*TASK REQUIREMENTS*.
This task calls for the lines below starting at the one containing "vfov_deg: 31.9" and ending at the one containing "exposure_s: 1/50", repeated exactly with both ends kept and pictures left out.

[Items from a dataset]
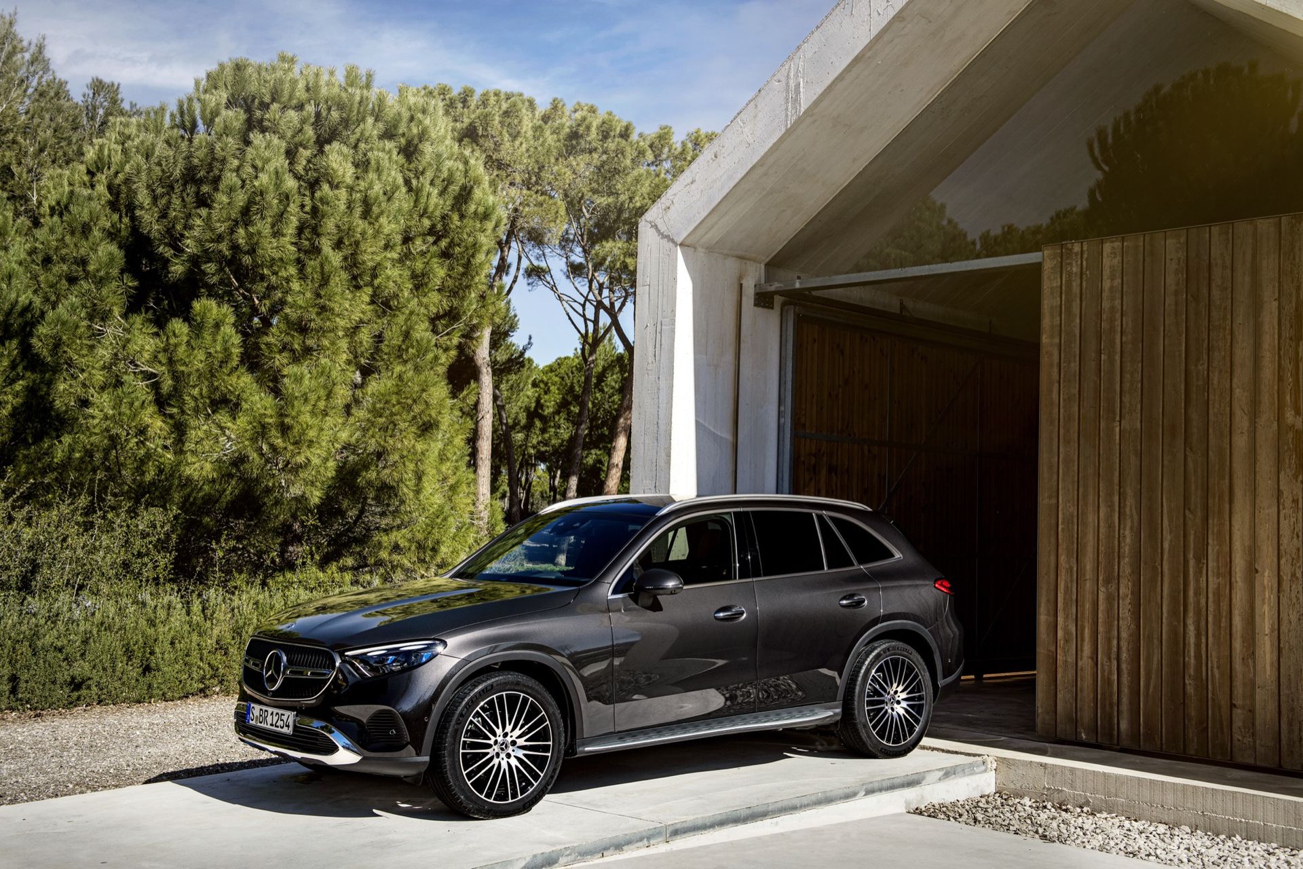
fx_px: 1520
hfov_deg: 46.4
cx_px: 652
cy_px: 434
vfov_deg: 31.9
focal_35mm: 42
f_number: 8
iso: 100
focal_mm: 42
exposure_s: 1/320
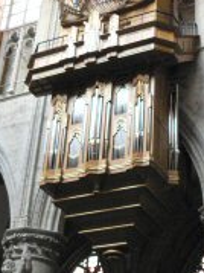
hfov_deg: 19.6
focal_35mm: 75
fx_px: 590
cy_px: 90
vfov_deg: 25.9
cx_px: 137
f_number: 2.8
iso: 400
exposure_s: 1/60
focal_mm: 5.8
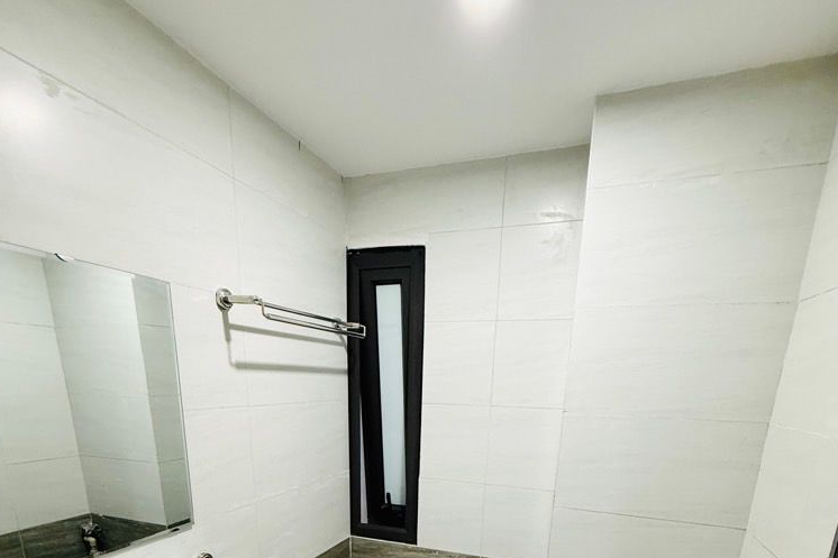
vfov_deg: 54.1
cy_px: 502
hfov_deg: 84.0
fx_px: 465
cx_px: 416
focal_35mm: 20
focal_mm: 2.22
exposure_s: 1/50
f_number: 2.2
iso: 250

==

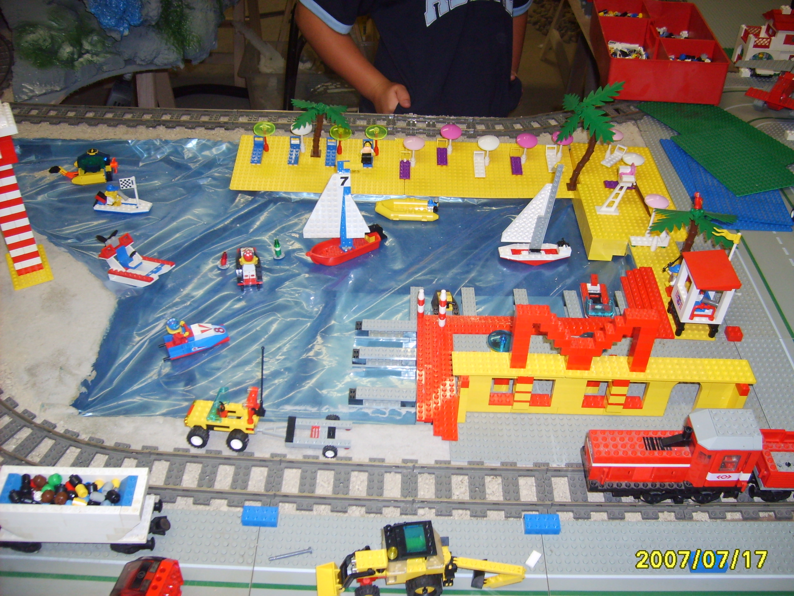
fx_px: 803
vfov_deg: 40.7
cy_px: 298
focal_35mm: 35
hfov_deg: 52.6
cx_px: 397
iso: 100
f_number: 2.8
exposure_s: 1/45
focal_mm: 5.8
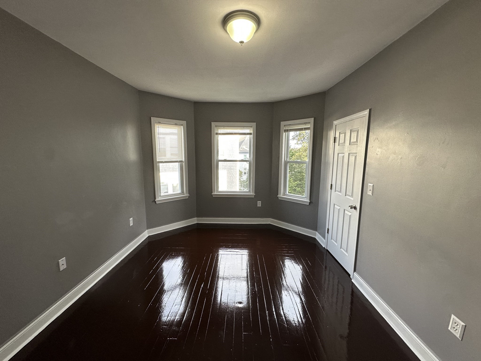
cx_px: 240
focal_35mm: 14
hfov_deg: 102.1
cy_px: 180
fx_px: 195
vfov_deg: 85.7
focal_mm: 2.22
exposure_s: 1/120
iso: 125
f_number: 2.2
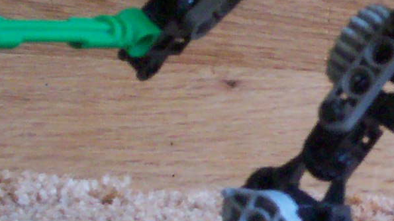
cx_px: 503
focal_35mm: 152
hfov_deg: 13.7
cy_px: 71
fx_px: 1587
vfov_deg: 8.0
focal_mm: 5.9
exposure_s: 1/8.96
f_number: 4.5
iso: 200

*TASK RESPONSE*.
vfov_deg: 31.9
focal_35mm: 42
f_number: 8
iso: 100
focal_mm: 42
exposure_s: 1/320
hfov_deg: 19.6
focal_35mm: 75
fx_px: 590
cy_px: 90
vfov_deg: 25.9
cx_px: 137
f_number: 2.8
iso: 400
exposure_s: 1/60
focal_mm: 5.8
vfov_deg: 54.1
cy_px: 502
hfov_deg: 84.0
fx_px: 465
cx_px: 416
focal_35mm: 20
focal_mm: 2.22
exposure_s: 1/50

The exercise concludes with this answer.